My very favourite fictional character – the one on whom I most definitely plan to model my old age – is Esmerelda (‘Esme’) Weatherwax. More commonly known as Granny Weatherwax, she appears in several of the Discworld novels written by the late English writer Terry Pratchett. Granny Weatherwax is a witch – but she’s rather different from the witches we typically find in other stories, old or new. Granny finds her strength in practical tasks and hard work, and has little time for the bells, whistles and miscellaneous contraptions associated with what she sniffily refers to as ‘magick’. She has no time for witches who find pendants, crystals and pentagrams necessary for the practice of their craft, and in spite of her own considerable power she rarely uses magic in any obvious form; instead, she prefers to rely on ‘headology’: an idiosyncratic and wonderfully pragmatic brand of folk-psychology.
In Equal Rites, the first novel in which she appears, Granny’s definition of headology highlights the deep differences between the magic of Discworld witches and wizards:
‘It’s all down to –’ she tapped her head ‘– headology. How your mind works. Men’s minds work different from ours, see. Their magic’s all numbers and angles and edges and what the stars are doing, as if that really mattered. It’s all power. It’s all –’ Granny paused, and dredged up her favourite word to describe all she despised in wizardry, ‘– jommetry. ’ … ‘It’s the wrong kind of magic for women, is wizard magic … Witches is a different thing altogether … It’s magic out of the ground, not out of the sky, and men never could get the hang of it.’
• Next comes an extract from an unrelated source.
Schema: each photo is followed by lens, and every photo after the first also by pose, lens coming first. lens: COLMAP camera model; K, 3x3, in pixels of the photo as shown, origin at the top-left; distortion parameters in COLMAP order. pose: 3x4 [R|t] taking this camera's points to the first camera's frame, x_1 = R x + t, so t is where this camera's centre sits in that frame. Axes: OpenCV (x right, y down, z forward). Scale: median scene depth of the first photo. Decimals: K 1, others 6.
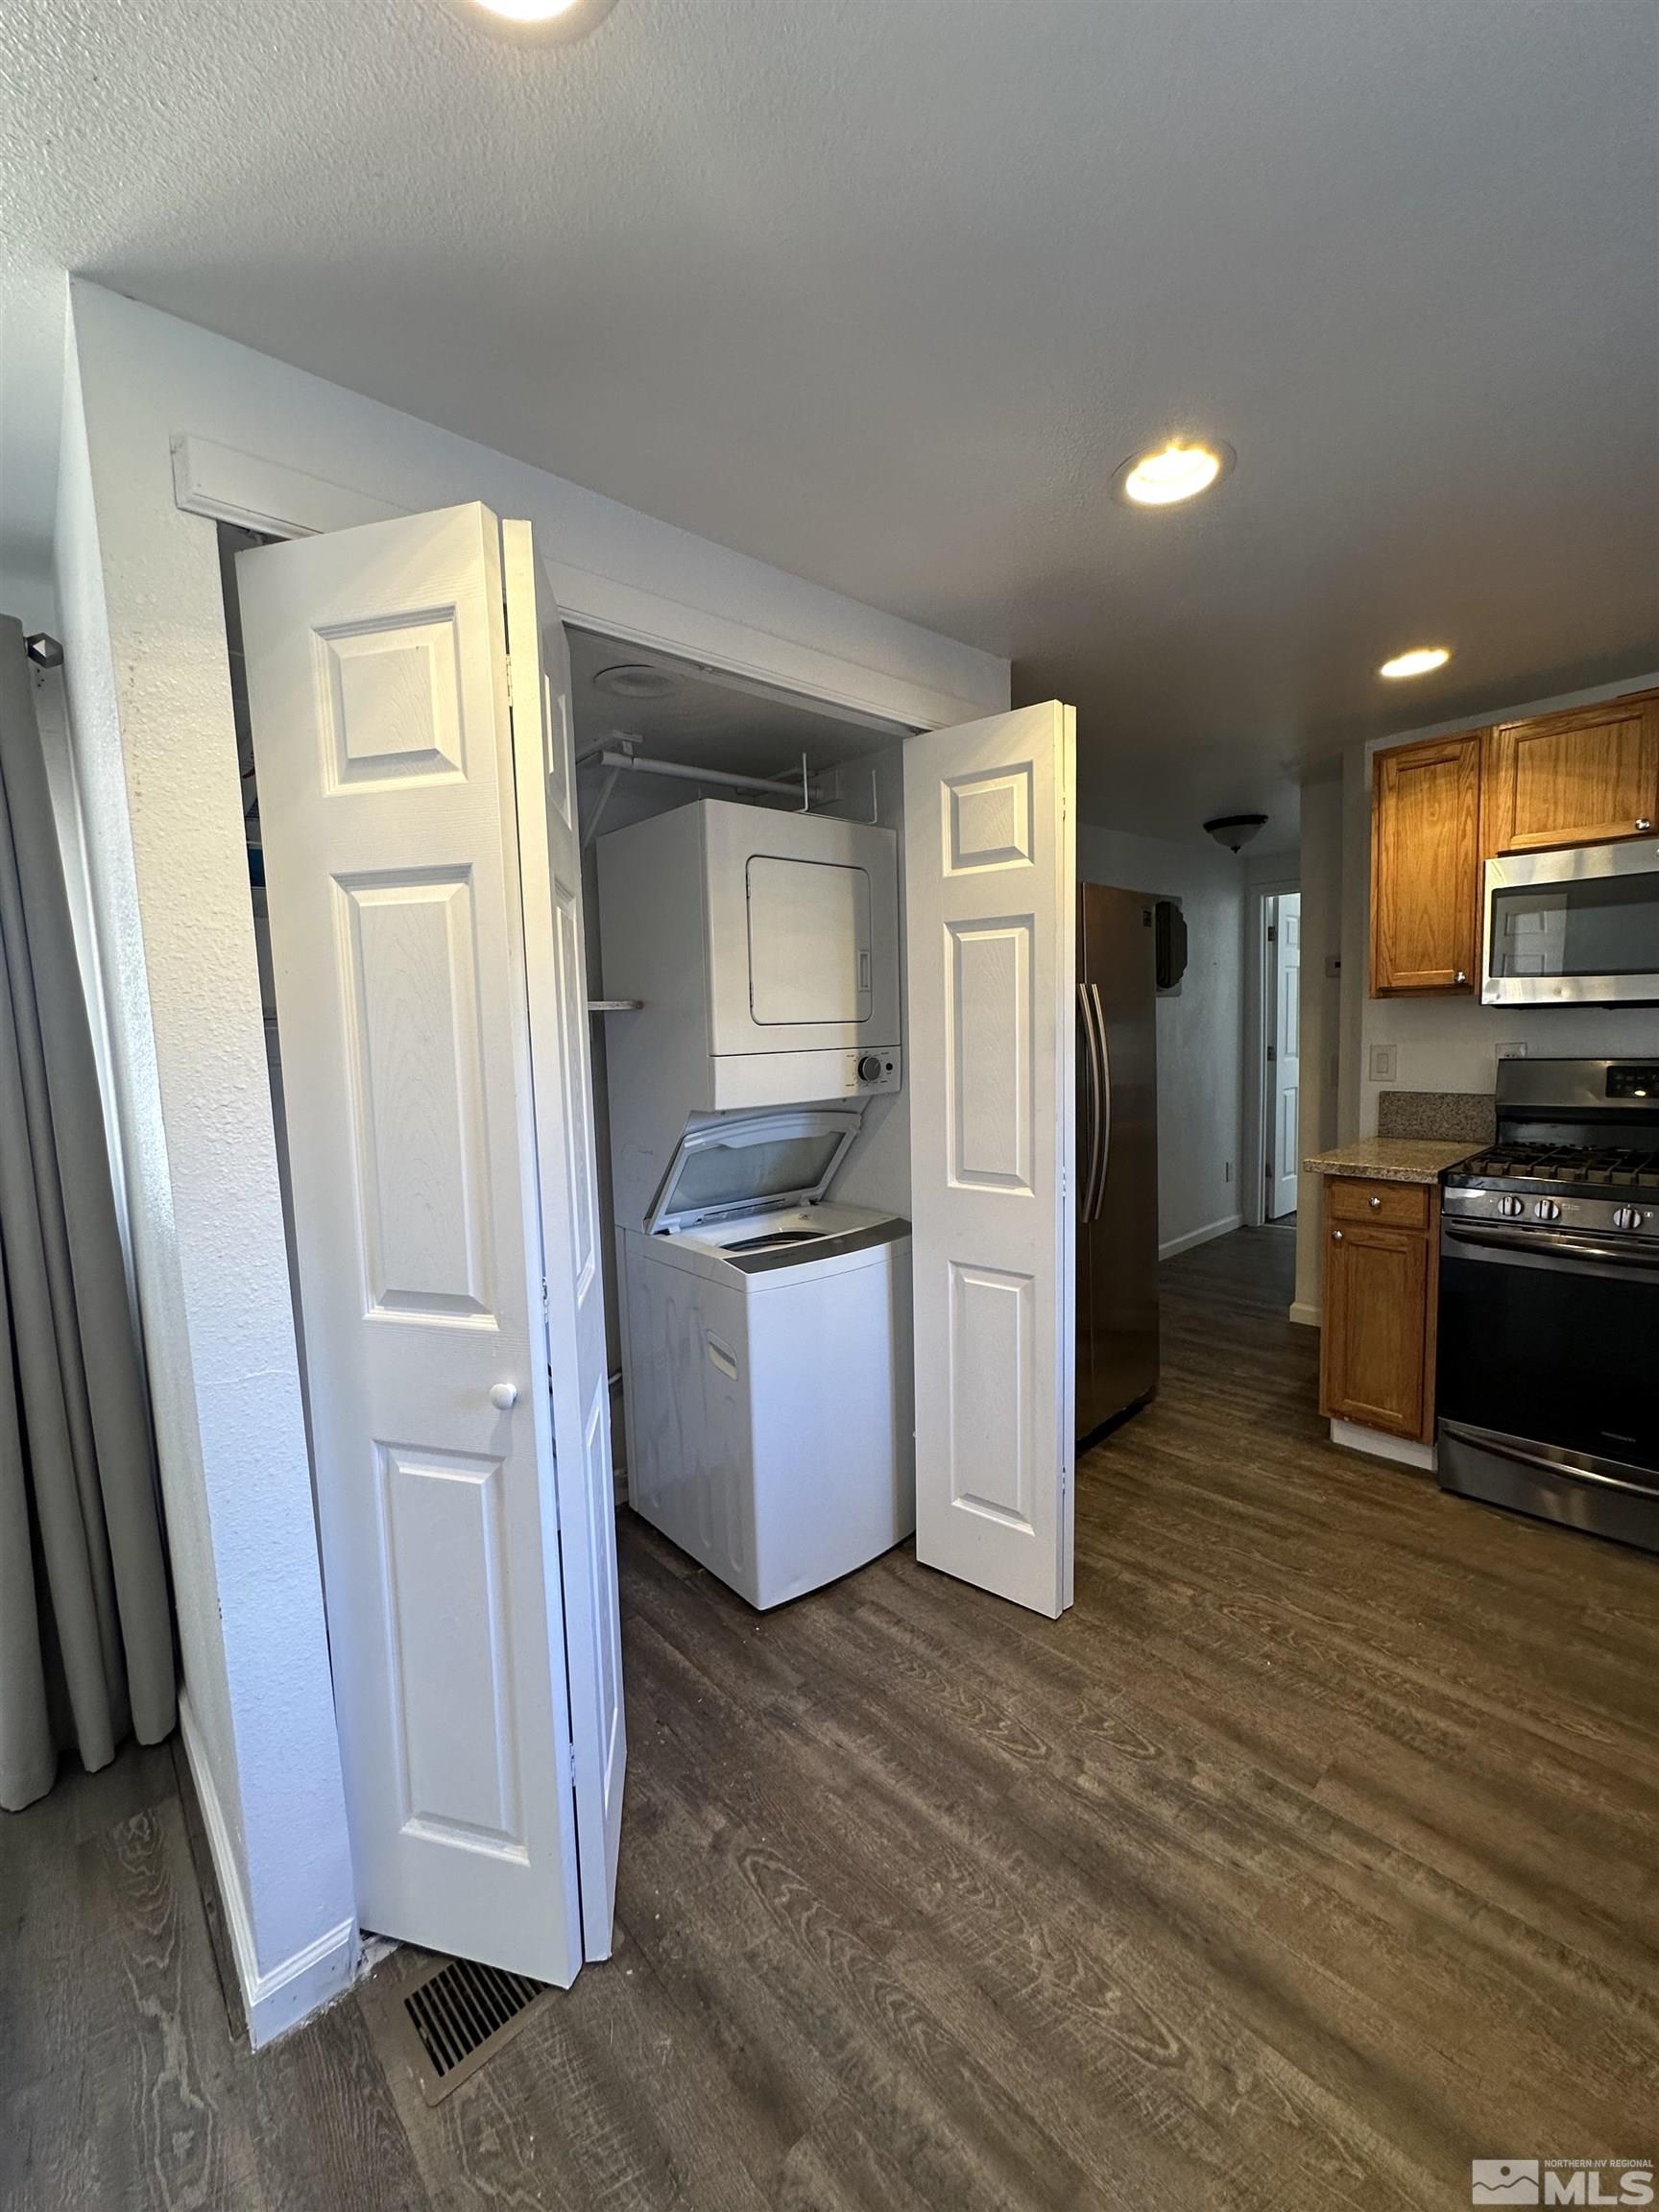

She also refers to witches as ‘the handmaids of nature’. And it’s this focus on the ground and the natural world that makes Pratchett’s witches unique, because each of his witches not only has an intense relationship with the land that she inhabits, but is an expression of its geology. Granny, for example, is a granite witch; she not only derives her power from the mountains where she lives, but she reflects them in her own character and in her practice of magic. And so, in Wintersmith, Granny Weatherwax says of the new teenage witch Tiffany Aching:
‘“She calls to the strength of her hills, all the time. An’ they calls to her! Hills that was once alive, Miss Tick! They feels the rhythm of the dance, an’ so in her bones does she, if she did but know it … She has the strength of her hills,” said Granny.’